Major General Mick Slater was the special guest of honour at the Emerald dawn service and gunfire breakfast on Monday morning.
“I feel honoured and humbled to be here,” he said.
“It is Emerald and Anzac Day- it will always be special.”
Maj Gen Slater spoke at the dawn service and said Anzac Day was as much about future generations as it was for remembering those who fought and died for their country’s freedom.
“(The) Anzacs did what they did for us, people they would never know. But also for the future for our children so successive generations would have an active future,” he said.

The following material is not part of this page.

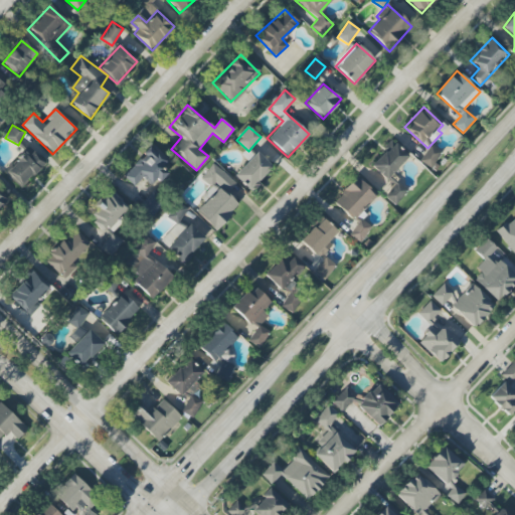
[(369,166),(385,181),(408,156),(392,141),(369,166)]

He asked the crowd to reflect on the meaning of the day, to put themselves in the shoes of someone living in 1915, particularly from the perspective of parents sending their sons over to fight on the desolate shores of Gallipoli.
“For me, it (Anzac Day) is just a good reminder, a pretty solemn day for reflection,” he said after the dawn service.
“It’s a special day for all obvious reasons and it was good to spend it in the heartland of Australia, it means that little bit more.
“I wanted to spend Anzac Day somewhere in rural Queensland and Emerald asked if we wanted to come up and we jumped at the chance.
“Coming to Emerald on Anzac Day reminds me that Australia is far bigger than Brisbane, Melbourne, Sydney, Canberra.
“This is the heart and soul of Australia and people who live in rural areas contribute just as much, or more, to Australia - to its economy and its future - just as much as the capital cities.”
THREE people who were attending the dawn service collapsed during the proceedings and two were attended to by paramedics.
A 26-year-old woman and a 17-year-old male were airlifted to Rockhampton Hospital with injuries they sustained when they collapsed.
The woman suffered temporary memory loss after falling and hitting the side of her head and the male has suspected spinal injuries after falling heavily and hurting his neck.
The third person who collapsed was attended to by bystanders and required no further medical attention.
Maj Gen Slater flew to Dalby after the dawn service in Emerald ended.